The destruction of a perfectly good word;
So, when I was about fourteen I had a friend who was chronically ill, and she was in hospital quite a bit. One of the things that happened was that she got impacted bowels sometimes from being, well, confined to a hospital bed by the sheer amount of gubbins she was hooked up to. One day, when we were there, she was gleefully celebrating having had a massive bowel movement – “Litres and litres of the fucking stuff” as she put it, watery diarrhoea brought on by a bad takeaway that we’d brought in the night before. The nurse, who was not all that much older than us and was hanging around, put the theory that she had been cured by a lamb jalfrezi soundly to bed with a metaphor;
“You know the Tyne Tunnel, right? There’s always traffic jams, the lorries backed up all the way across the river. So you get to the roundabout on the way in, and there’s nothing but motorbikes…”
Thus meaning that, regardless of all else, I can’t use the word “motorbikes” without a puerile little giggle. Which explains my many circumlocutions to avoid talking about the plural of a motorcycle. Difficult when owning one, and having friends with more than one motorbike, and more than one motorbike-owning friend.

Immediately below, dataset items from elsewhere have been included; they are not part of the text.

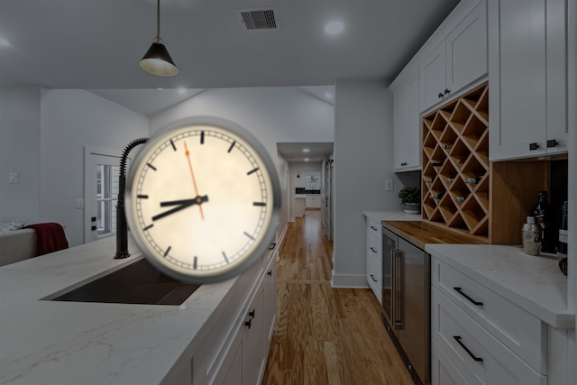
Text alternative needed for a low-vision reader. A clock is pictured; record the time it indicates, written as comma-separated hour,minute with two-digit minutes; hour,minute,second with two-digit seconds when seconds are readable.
8,40,57
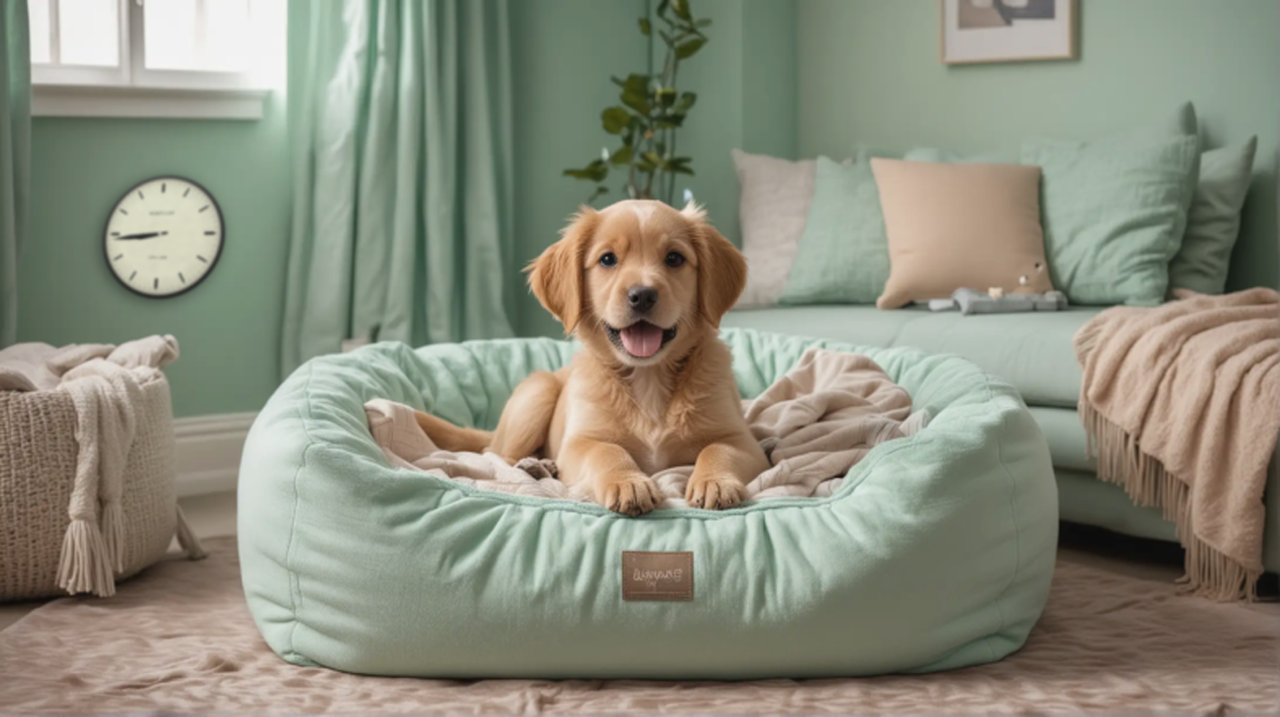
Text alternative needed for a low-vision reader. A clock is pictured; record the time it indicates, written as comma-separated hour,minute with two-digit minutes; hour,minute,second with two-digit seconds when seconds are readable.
8,44
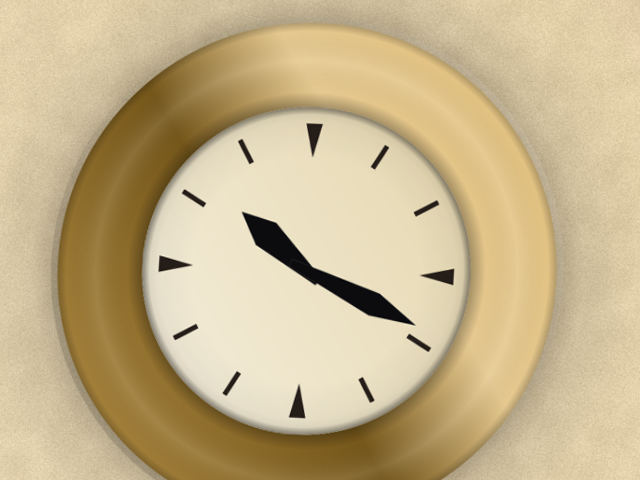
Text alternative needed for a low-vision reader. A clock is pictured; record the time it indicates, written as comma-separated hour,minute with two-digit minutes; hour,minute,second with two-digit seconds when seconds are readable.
10,19
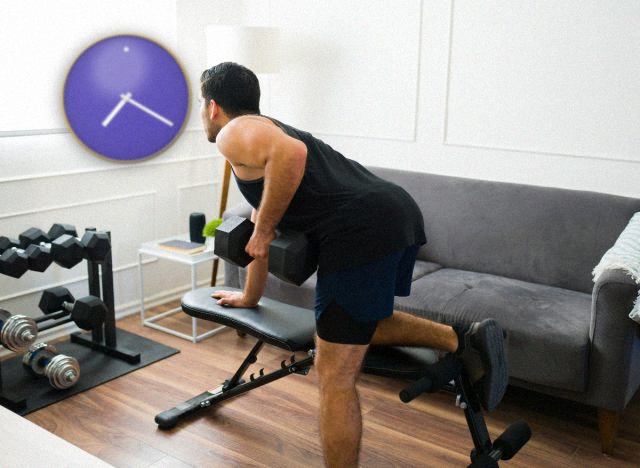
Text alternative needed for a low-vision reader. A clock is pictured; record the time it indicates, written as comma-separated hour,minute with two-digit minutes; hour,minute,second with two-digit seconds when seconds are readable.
7,20
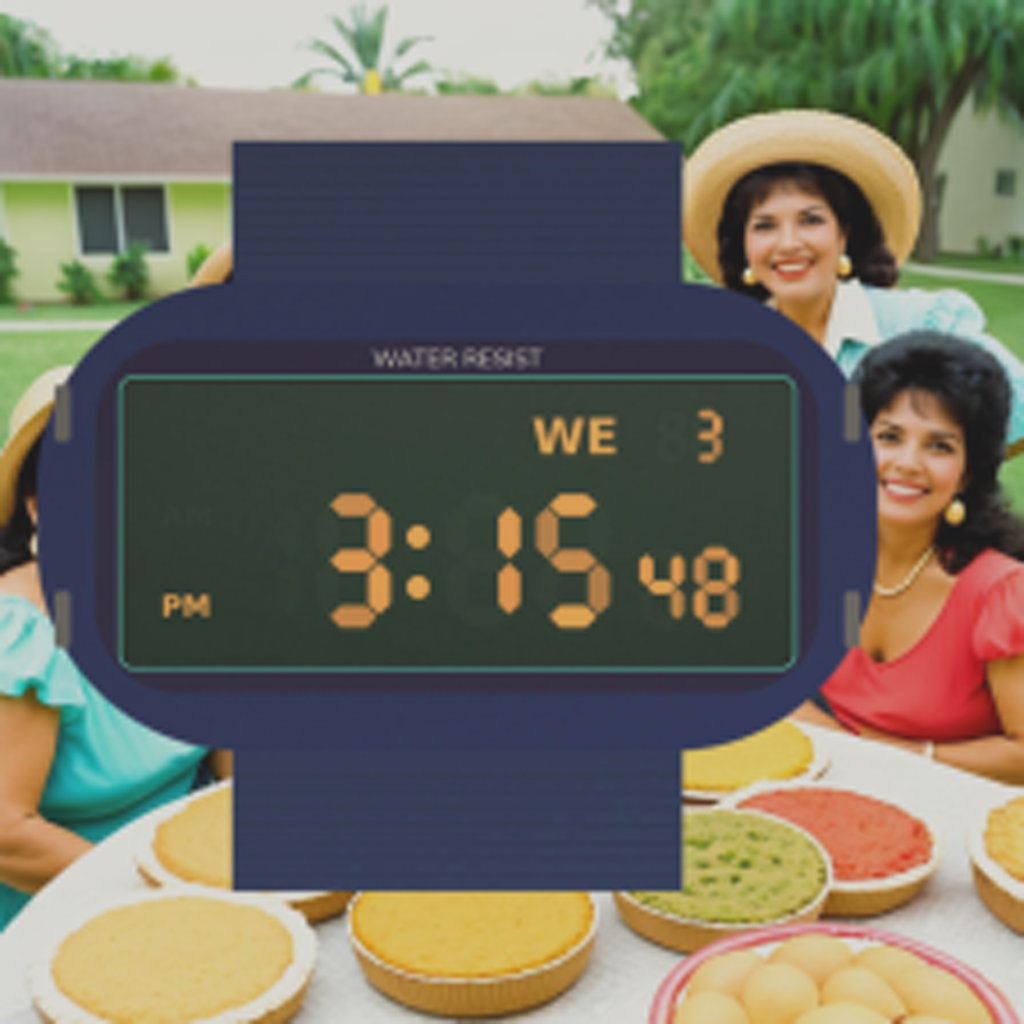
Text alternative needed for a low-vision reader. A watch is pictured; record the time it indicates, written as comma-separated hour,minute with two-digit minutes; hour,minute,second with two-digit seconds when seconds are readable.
3,15,48
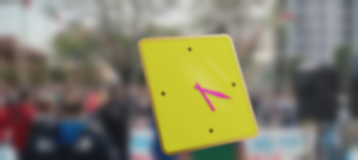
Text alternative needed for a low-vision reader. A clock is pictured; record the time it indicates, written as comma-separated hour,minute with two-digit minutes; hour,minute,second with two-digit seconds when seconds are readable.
5,19
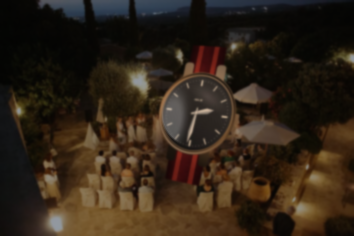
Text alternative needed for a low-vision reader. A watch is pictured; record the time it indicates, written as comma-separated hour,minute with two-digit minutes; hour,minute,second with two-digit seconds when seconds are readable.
2,31
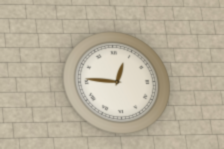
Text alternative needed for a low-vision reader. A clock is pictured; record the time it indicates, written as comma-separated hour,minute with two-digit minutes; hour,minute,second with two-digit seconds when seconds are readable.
12,46
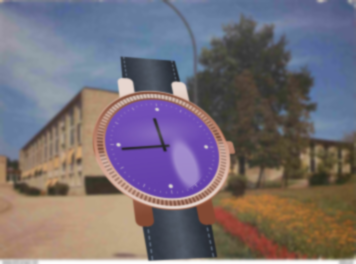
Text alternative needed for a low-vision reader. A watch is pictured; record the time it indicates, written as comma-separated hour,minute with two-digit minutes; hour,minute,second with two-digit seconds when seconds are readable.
11,44
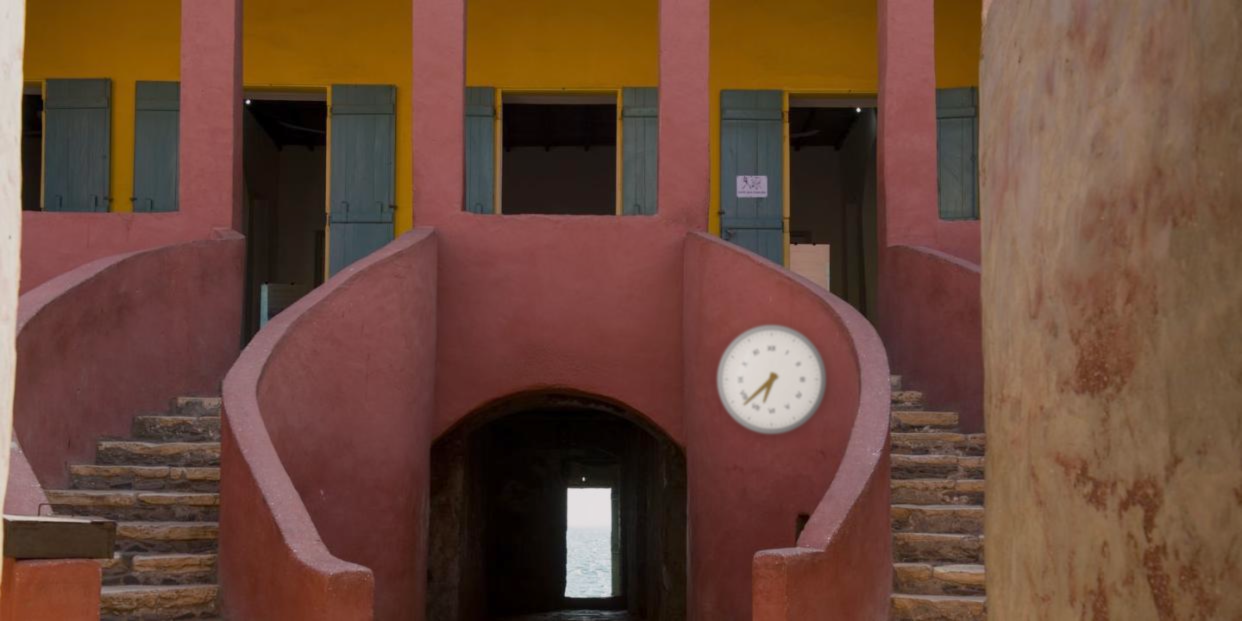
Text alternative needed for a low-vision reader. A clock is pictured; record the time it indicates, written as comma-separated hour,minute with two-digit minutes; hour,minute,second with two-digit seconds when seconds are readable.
6,38
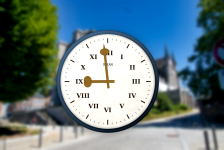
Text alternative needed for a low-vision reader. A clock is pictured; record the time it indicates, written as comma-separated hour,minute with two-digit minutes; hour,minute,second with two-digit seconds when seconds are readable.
8,59
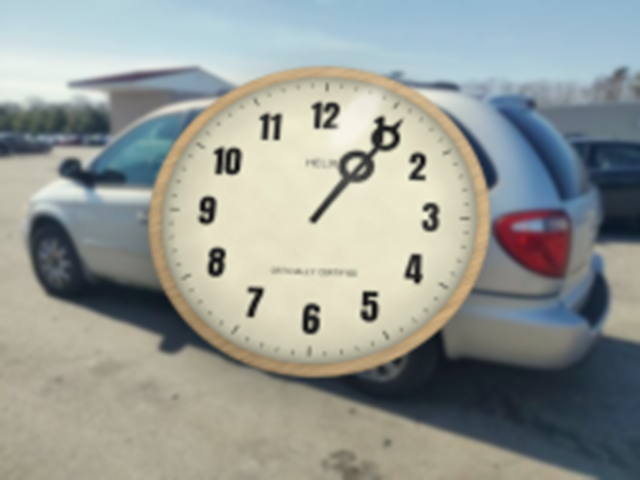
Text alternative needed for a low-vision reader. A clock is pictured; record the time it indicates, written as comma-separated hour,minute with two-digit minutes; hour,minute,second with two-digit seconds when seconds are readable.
1,06
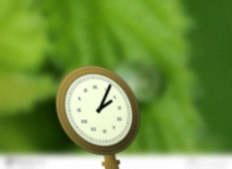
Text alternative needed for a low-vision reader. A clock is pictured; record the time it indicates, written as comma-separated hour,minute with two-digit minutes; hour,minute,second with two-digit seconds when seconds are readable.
2,06
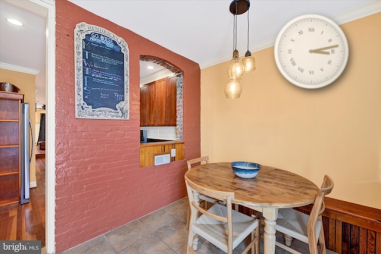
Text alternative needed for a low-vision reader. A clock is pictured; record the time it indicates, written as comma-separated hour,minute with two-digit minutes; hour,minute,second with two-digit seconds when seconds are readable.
3,13
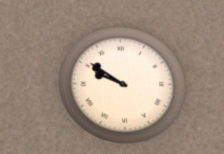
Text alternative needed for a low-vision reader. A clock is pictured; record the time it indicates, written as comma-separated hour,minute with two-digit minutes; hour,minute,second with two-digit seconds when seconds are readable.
9,51
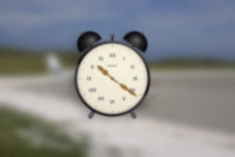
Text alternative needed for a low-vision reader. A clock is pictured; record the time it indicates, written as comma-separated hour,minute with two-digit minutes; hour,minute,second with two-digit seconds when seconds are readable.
10,21
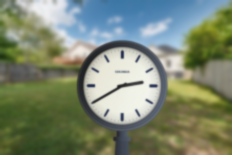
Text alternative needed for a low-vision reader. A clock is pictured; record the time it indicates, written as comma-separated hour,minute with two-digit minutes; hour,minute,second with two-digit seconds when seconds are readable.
2,40
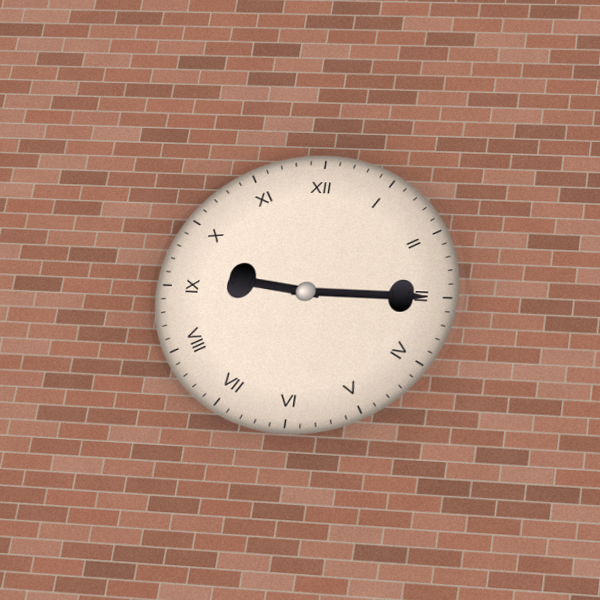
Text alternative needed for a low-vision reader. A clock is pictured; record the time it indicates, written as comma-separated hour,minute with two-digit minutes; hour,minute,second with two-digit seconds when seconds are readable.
9,15
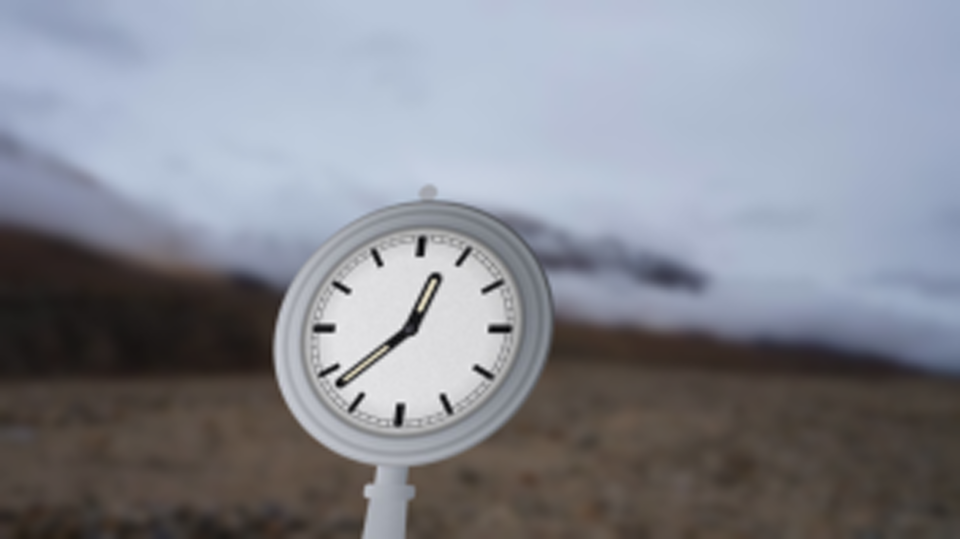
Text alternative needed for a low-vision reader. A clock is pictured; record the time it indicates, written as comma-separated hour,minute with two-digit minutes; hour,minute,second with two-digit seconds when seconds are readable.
12,38
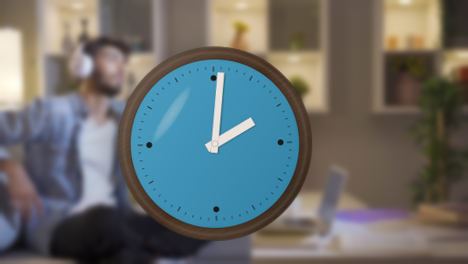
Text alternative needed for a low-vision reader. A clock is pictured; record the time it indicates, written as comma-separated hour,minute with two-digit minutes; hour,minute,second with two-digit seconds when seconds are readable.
2,01
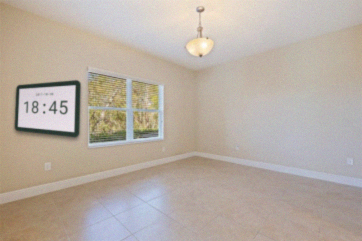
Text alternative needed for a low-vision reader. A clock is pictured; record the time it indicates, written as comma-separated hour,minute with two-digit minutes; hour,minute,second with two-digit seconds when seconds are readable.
18,45
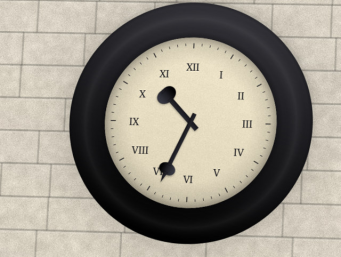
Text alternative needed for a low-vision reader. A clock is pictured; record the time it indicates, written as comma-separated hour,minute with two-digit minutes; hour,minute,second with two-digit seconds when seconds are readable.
10,34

Motorbikes morotbikes motorbikes. Aaaaahahahahahaa.
But what else is this about – Well, it’s that friendship group. To a greater or lesser extent, we were all goths. Or enough into metal and poetry and victorian gothic literature and tattoos that the difference was negligible. And we were probably the most tightly-knit large friendship group that I’ve ever been in, beyond even the normal teenage things.
Could argue which direction the horse and cart are travelling in here, but since we were a group that read books and listened to music that adressed things like depression, physical illness, and loneliness we were both more ready to recognise it in each other, and to accept people who were suffering. When our friends were depressed, we could name it and knew the beginnings of how to deal with it. We knew that, sometimes, “I don’t want to be around anyone” really meant “I don’t want to be around anyone” and not “I hate you personally” which was a step up from most teenagers. We knew about the complicated relationships between the Byrons and the Shelleys and their friends, so we knew that “You slept with my partner!” didn’t necessarily mean that the friendship was over, or that the pair was doomed, or even that monogamous pairings were the answer to everything. And, of course, we were teenagers, so we got everything wrong, but we’d look for frameworks within our culture, and lo, there were plenty.
And now there’s another study out saying that teenage goths are more likely to be depressed, and that this means that goths should be watched more closely than other subcultures. And, well, that just feels wrong. I don’t think that being a member of a subculture, even one that does go digging into the dark, is going to trigger a mental illness. I think that, if you’re already depressed or heading towards a mental illness, finding a subculture where depression is considered to be just part of the spectrum of human experience rather than being either the bogeyman or something to be joked about is pretty much a relief.
Unrelatedly; Just got my 666th comment!